— Activity —
Copy every entry exactly as it reads and exclude whatever pictures appear.

Stored items
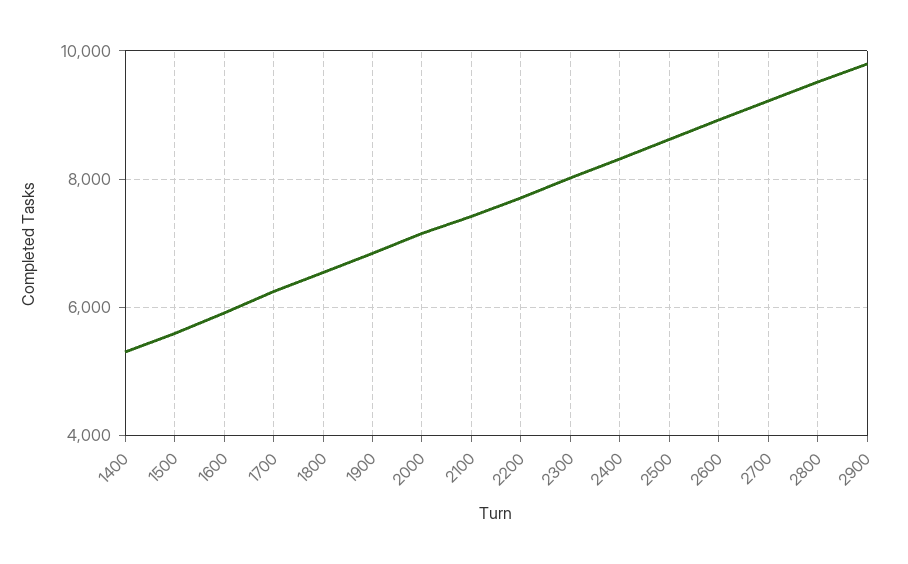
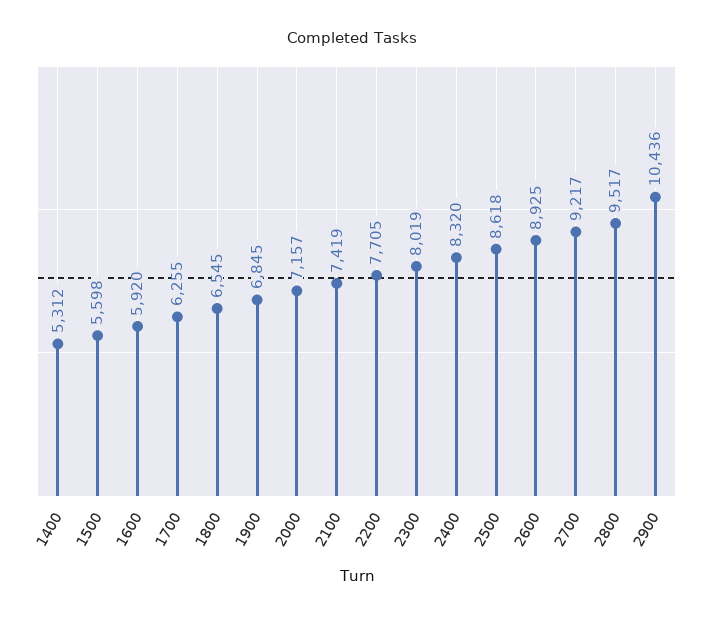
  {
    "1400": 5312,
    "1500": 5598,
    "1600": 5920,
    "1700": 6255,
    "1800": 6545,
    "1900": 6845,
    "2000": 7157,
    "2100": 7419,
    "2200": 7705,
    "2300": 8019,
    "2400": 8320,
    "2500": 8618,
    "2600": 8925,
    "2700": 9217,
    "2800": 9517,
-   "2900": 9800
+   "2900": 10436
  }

— Your solution —
  {
    "1400": 5312,
    "1500": 5598,
    "1600": 5920,
    "1700": 6255,
    "1800": 6545,
    "1900": 6845,
    "2000": 7157,
    "2100": 7419,
    "2200": 7705,
    "2300": 8019,
    "2400": 8320,
    "2500": 8618,
    "2600": 8925,
    "2700": 9217,
    "2800": 9517,
-   "2900": 9800
+   "2900": 10436
  }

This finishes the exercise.